Par ailleurs, le développement du low cost et des marchés touristiques accroît le trafic aérien, mais la croissance européenne est aussi en cause : l'augmentation du trafic a été beaucoup plus rapide dans les aéroports de province que dans les grands aéroports de Paris. Il s'agit principalement de liaisons internationales mi-touristiques, mi-professionnelles à destination de la plupart des capitales européennes, auxquelles il faut ajouter l'Afrique du Nord. Il y a encore très peu de long-courriers, mais à peu près toute la gamme du court-courrier est représentée.

Le long courrier va apparaître dans les grandes métropoles européennes ; c'est l'arrivée de l'A321 Neo long range, qui est une révolution, car des avions de 200 places pourront être utilisés pour le long courrier au lieu de gros avions d'environ 300 places. Ainsi, dans toutes les métropoles de province, verra-t-on apparaître une liaison vers New York, qui aujourd'hui n'existe pas, car il faut passer par Paris. Un certain nombre de choses seront ainsi rééquilibrées, et la demande augmentera peut-être, à des prix qui ne sont pas encore connus.

Dans ce contexte, qu'est-il possible de faire ?

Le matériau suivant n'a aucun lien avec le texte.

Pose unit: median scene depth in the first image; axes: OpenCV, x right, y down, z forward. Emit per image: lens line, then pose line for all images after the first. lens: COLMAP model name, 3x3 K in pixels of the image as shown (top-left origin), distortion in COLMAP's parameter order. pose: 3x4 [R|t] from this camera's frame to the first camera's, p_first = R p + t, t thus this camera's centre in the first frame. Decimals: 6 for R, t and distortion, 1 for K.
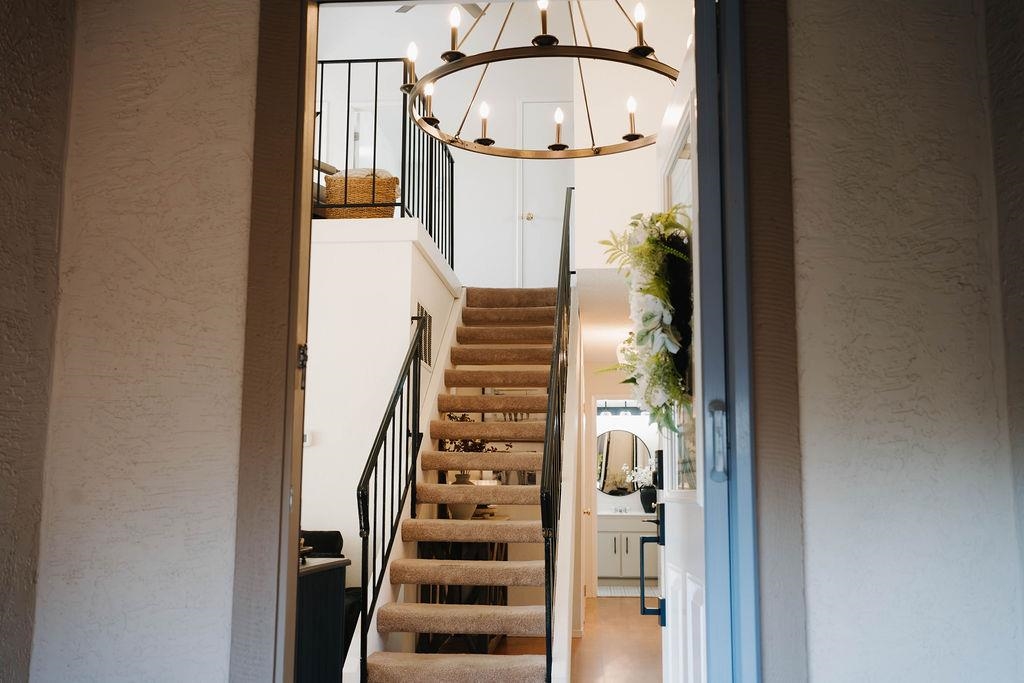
lens RADIAL K [[1028.8, 0, 521.1], [0, 1028.8, 337.7], [0, 0, 1]] dist [-0.010679, 0.000000]
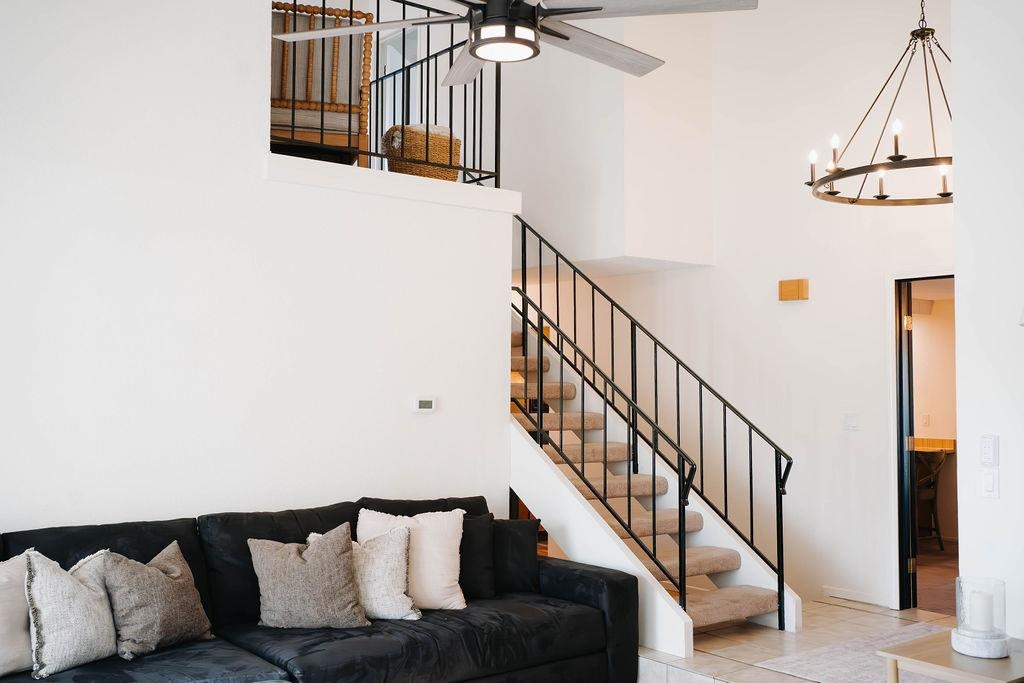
lens RADIAL K [[1028.8, 0, 509.2], [0, 1028.8, 339.2], [0, 0, 1]] dist [-0.010679, 0.000000]
pose [[0.731581, 0.036845, 0.680759, -2.075545], [-0.092434, 0.994679, 0.045499, -0.038968], [-0.675460, -0.096211, 0.731093, 0.599610]]
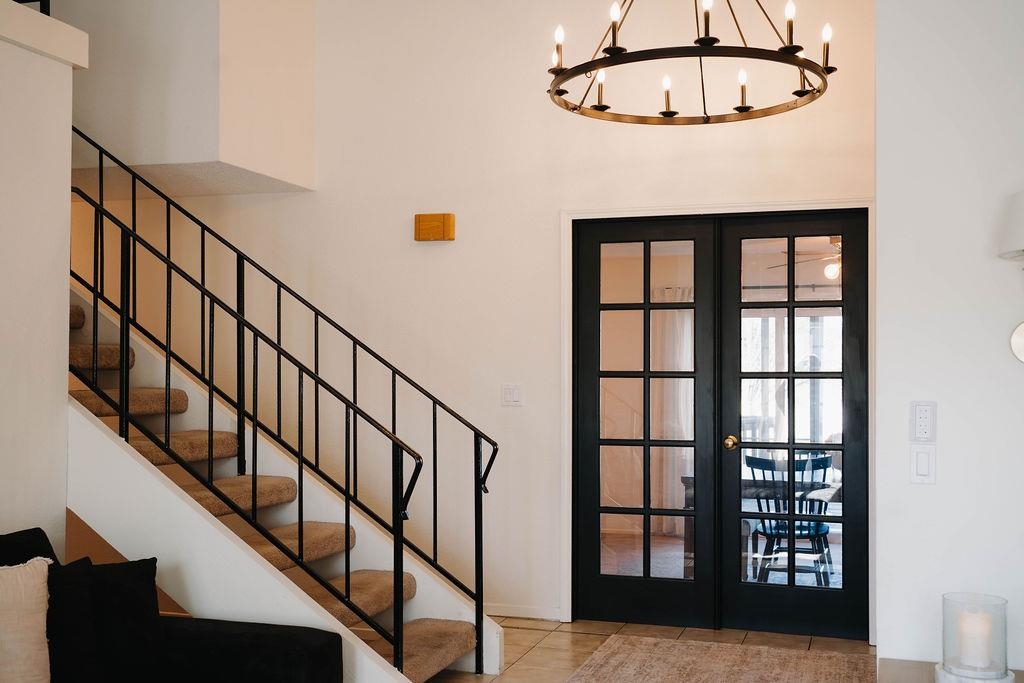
lens RADIAL K [[1081.2, 0, 536.7], [0, 1081.2, 353.7], [0, 0, 1]] dist [-0.002957, 0.000000]
pose [[0.221719, 0.017177, 0.974959, -1.774536], [-0.126068, 0.991958, 0.011193, 0.100950], [-0.966927, -0.125393, 0.222101, 1.415545]]
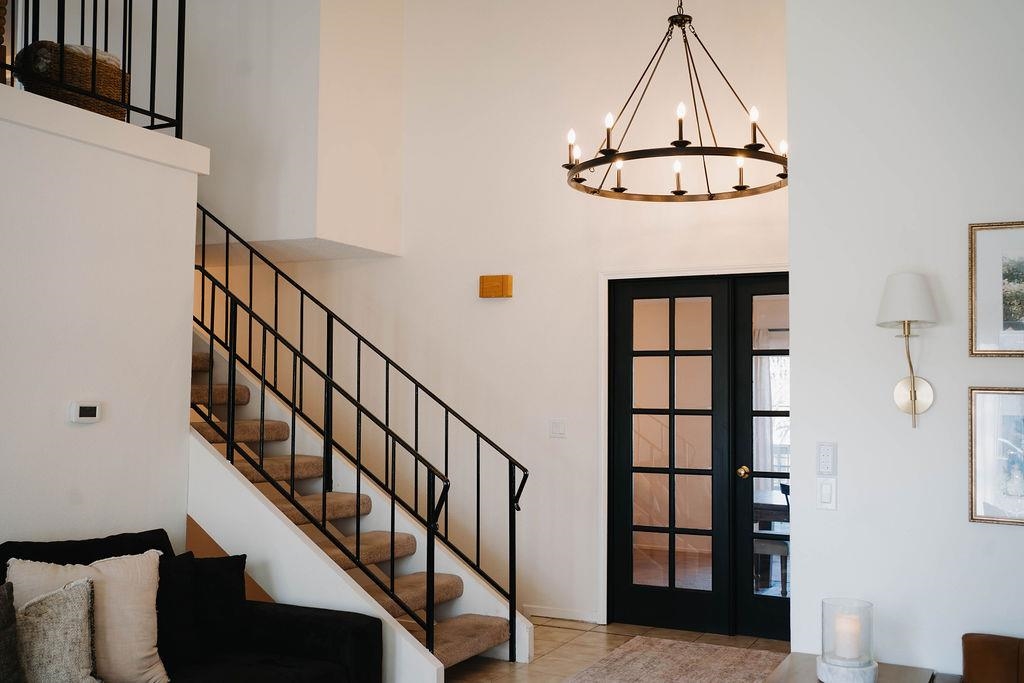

La réduction du transport aérien ne peut être obtenue que par des mesures autoritaires, soit en renchérissant drastiquement les coûts, soit en limitant l'accès aux aéroports. Cela relève d'un choix politique qui n'appartient pas au secteur aérien, et qui est d'autant plus complexe que ce secteur est très tiré par le tourisme et que la France est le premier marché touristique mondial.

Les équilibres et les choix en cause excèdent largement le secteur aérien. Pour avoir été un des négociateurs du CORSIA, je suis profondément engagé dans la question du changement climatique et de l'effet de serre. Mais considérer cette dernière de façon analytique, secteur par secteur sans la prendre en compte dans sa globalité, a failli nous faire échouer dans le CORSIA. En effet, à part l'Europe qui poussait dans ce sens, tous les autres pays étaient contre : à un moment, nous avons eu le monde entier contre nous, aussi bien de grands pays que de petits, de pays riches que pauvres. Tous ont dit que le transport aérien leur était vital, qu'ils ne voulaient pas en brider la croissance ; qu'ils étaient d'accord pour travailler à émission de C02 constante, mais pas dans une perspective de réduction de la croissance.

Parmi ces pays, certains sont engagés dans la lutte contre le réchauffement climatique, mais veulent laisser le transport aérien se développer. Cette question est importante, nous ne disposons pas de structure démocratique à l'échelle mondiale plus forte que l'ONU ; c'est dans ce cadre que nous avons travaillé.

Je vous fais en quelque sorte part de mon désarroi, pour un sujet qui ne trouvera pas sa réponse dans le seul secteur de l'aviation, et constitue un sujet politique majeur.